La lluvia no solo moja y deteriora sus escasos enseres, también, y peor aún, humedece sus esperanzas de prosperar y tener una mejor vida junto a su familia.
Clara tiene otra hija, de 17 años, quien duerme diariamente en casa de una vecina, puesto que el suelo del hogar de su madre es tan ligero que no soporta el peso de los cuatro, incluso con solo dos personas en su interior las tablas no paran de emitir un sonido seco e inquietante.
Además, en el poco espacio para desplazarse debe caminar con cuidado para no pisar entre los hoyos que permiten ver hacia abajo.

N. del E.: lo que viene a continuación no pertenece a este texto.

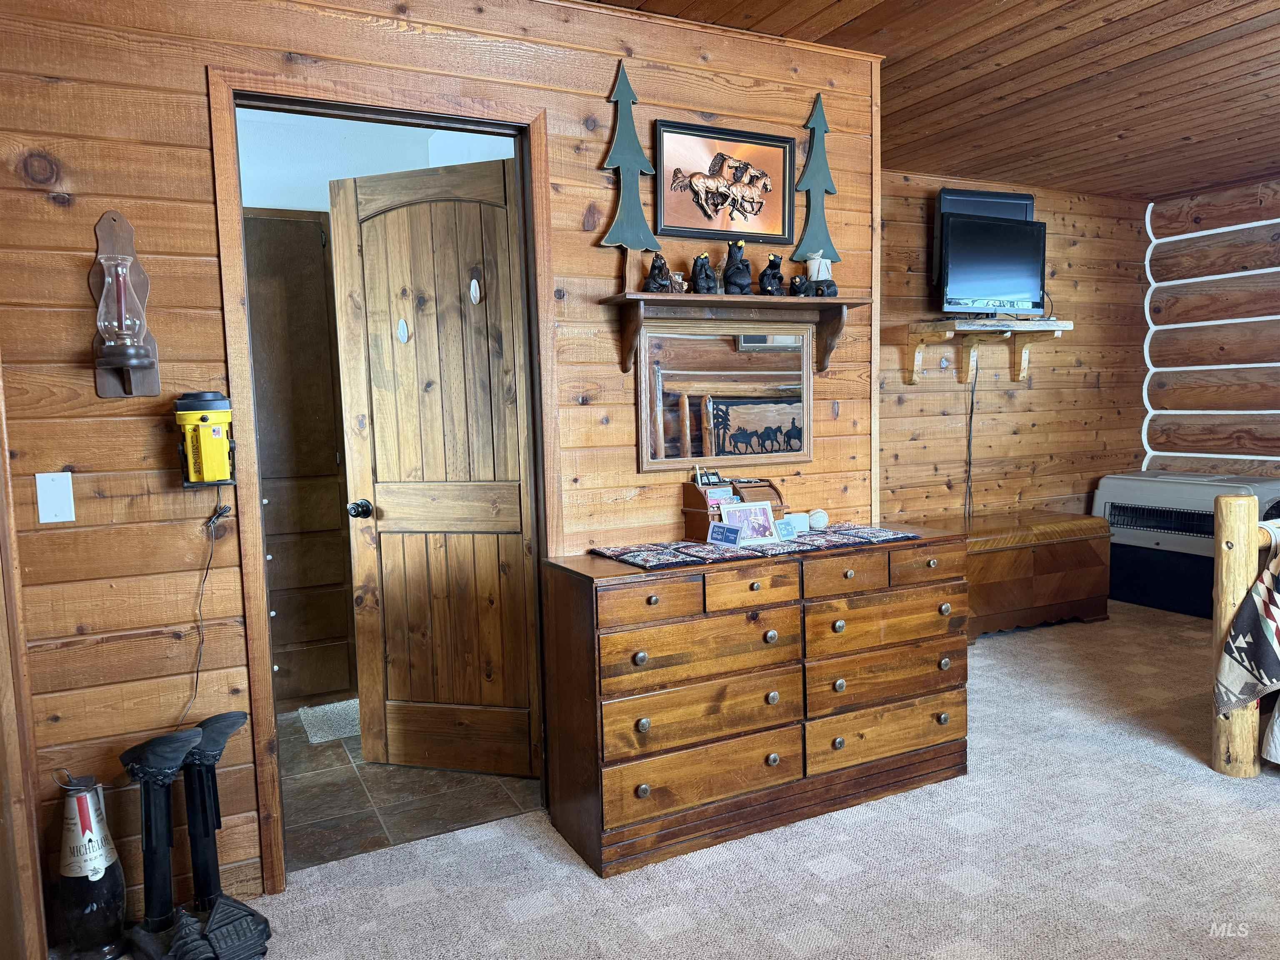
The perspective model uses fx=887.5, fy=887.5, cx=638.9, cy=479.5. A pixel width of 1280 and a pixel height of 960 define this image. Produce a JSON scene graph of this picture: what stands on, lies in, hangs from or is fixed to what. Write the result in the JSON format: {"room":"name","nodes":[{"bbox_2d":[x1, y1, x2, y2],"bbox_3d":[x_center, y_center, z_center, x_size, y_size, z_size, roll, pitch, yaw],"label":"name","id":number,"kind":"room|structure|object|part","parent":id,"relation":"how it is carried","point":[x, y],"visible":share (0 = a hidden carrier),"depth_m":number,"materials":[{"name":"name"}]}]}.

“No se olviden de mí”, repitió Clara varias veces al despedirse con una sonrisa sincera.
SEPA MÁS
Callejón familiar.
En la entrada de otro callejón, esta vez el 96 en la calle Moca, estaba Ana Linares con algunos artículos usados en venta tendidos sobre una colorida pieza de tela.
Ella veía atenta el cielo grisáceo que presagiaba la caída de alguna llovizna, al tiempo que vigilaba cada movimiento de su hermano Eduardo, quien sufre de Alzheimer.
Fue precisamente Eduardo, a quien todos llaman Quico, el que con orgullo dijo: “Aquí vive toda mi familia”.
“Pasen, pasen”, insistió, mientras contaba que los primeros en habitar la “parte atrás” en la que hoy viven él y sus allegados fueron sus abuelos”; Ana confirmó la versión.
En el “Patio de los banilejos” como también le llaman los lugareños, por ser los abuelos de Eduardo y Ana oriundos de Baní residen ocho familias y solo tres no tiene relación sanguínea con ellos.
La preocupación de Ana por el clima fue justificada cuando abrió las puertas de su hogar y la pintura de las paredes se descascaraba por la humedad y aunque la lluvia ya había pasado, el agua acumulada en el techo se filtraba por el zinc.
“No quiera estar usted aquí cuando llueve de verdad. Esto se llena de agua y hay que entrar con salvavidas”, dijo.
A pesar de las vicisitudes económicas y de salud con las que tiene que lidiar, Ana solo espera algún día no tener que mirar el cielo tratando de descifrar si lloverá o no para salir corriendo a proteger sus ajuares.
“Eso es lo único que yo quisiera que me ayudaran, arreglar eso”, concluyó Ana.